REQUIREMENT 1:
Reproduce verbatim the passage of the article about the rice exporter's death from "Guyanese police said" to "last five years.".
REQUIREMENT 2:
In the article about the rice exporter's death, at which port did Surinamese police find the cocaine?

SELECTED TEXT:
+ + + + +

Last Updated on Monday, 14 January 2019, 23:16 by Writer
A Surinamese rice exporter was shot dead in Guyana, days after law enforcement agents in Suriname busted 2,300 kilogrammes of cocaine in a shipment of rice that was destined for France, his lawyer in Suriname said.
Nintender Oemwarsingh, who owned Nivash Rice in Suriname, was found dead on the Number 63 foreshore on Monday, his lawyer Irvin Kanhai said.
Guyana’s Deputy Police Commissioner Lyndon Alves said “at present we are still doing some checks and we are in contact with my counterpart in Suriname and we are waiting for confirmation”.
On Tuesday, January 8 Surinamese police found 2,344 kilogrammes of cocaine in eight containers of rice at the Jules Sedney Port in the capital Paramaribo, awaiting loading for transshipment to France via the Caribbean island of Guadeloupe.
The Guyana Police Force earlier Monday said investigators were probing the “murder” of a male East Indian whose body was found at about 4:20 pm on the foreshore “with a suspected gunshot wound to the forehead. A spent ammunition and a cell phone were found next to the body.”
The dead man was clad in a blue vest, a pair of black long track pants and a pair of black and white boots. His body was taken to the Skeldon Hospital mortuary for identification and an autopsy.
Guyanese police said no one was arrested and investigations were continuing.
The drugs were hidden in eight containers filled with rice, awaiting loading at the harbour from where they were destined for France, through Guadeloupe. Port security who stumbled upon the shipment reportedly summoned anti-narcotics police.
A United Nations Office on Drugs and Crime (UNODC) and the World Customs Organization (WCO) Container Control Programme (CCP) has seen huge cocaine busts in Guyana and Suriname over the last five years.

+ + + + +

RECORDS PROVIDED:
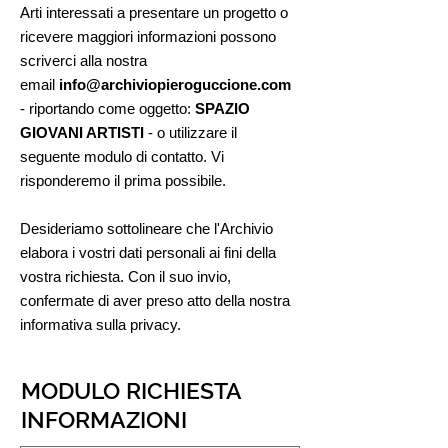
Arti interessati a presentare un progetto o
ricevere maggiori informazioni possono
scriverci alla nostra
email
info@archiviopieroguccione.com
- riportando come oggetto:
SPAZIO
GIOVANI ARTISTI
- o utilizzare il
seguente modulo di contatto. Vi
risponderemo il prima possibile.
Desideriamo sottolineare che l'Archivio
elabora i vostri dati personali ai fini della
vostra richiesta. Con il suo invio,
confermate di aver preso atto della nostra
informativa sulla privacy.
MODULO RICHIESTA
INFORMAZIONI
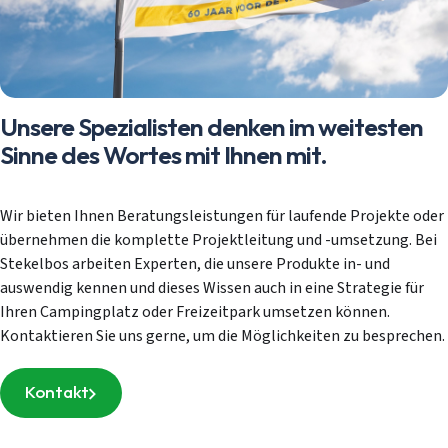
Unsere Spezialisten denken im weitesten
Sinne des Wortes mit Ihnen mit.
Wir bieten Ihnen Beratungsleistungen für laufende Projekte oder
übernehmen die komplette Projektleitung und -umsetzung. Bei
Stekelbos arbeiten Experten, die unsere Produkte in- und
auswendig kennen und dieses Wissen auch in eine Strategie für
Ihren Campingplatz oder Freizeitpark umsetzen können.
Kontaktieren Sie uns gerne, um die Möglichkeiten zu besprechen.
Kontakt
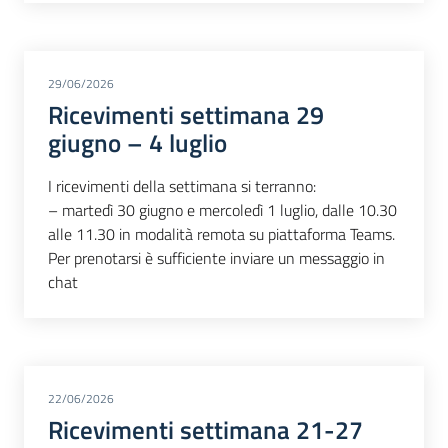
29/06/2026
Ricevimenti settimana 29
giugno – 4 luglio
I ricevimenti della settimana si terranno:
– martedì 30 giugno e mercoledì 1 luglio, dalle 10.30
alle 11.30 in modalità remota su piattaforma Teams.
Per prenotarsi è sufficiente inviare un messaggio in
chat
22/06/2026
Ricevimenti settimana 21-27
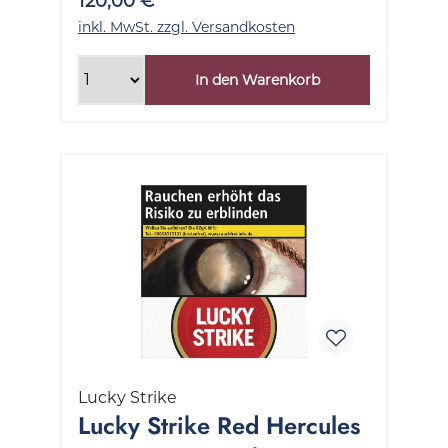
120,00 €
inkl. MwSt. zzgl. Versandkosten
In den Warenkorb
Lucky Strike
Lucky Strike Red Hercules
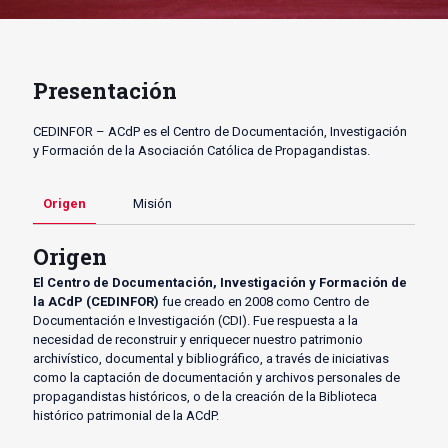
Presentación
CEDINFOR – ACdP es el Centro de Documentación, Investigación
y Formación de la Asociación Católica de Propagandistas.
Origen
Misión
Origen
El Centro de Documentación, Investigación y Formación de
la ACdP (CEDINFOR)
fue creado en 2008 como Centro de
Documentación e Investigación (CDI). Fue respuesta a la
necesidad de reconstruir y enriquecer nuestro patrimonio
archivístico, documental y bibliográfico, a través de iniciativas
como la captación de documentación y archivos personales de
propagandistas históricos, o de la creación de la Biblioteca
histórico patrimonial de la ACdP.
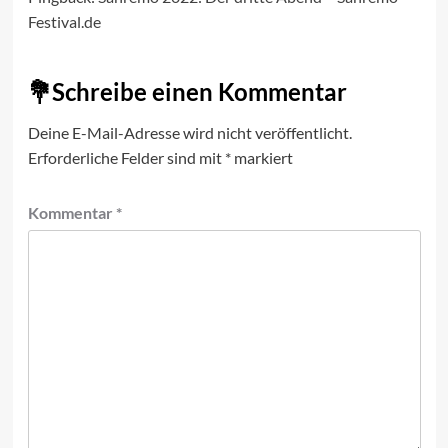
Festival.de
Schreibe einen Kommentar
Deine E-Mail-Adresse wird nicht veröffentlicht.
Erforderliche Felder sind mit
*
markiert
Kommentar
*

+ + + + +

EXERCISE RESPONSE 1:
Guyanese police said no one was arrested and investigations were continuing.
The drugs were hidden in eight containers filled with rice, awaiting loading at the harbour from where they were destined for France, through Guadeloupe. Port security who stumbled upon the shipment reportedly summoned anti-narcotics police.
A United Nations Office on Drugs and Crime (UNODC) and the World Customs Organization (WCO) Container Control Programme (CCP) has seen huge cocaine busts in Guyana and Suriname over the last five years.

EXERCISE RESPONSE 2:
The Jules Sedney Port in Paramaribo.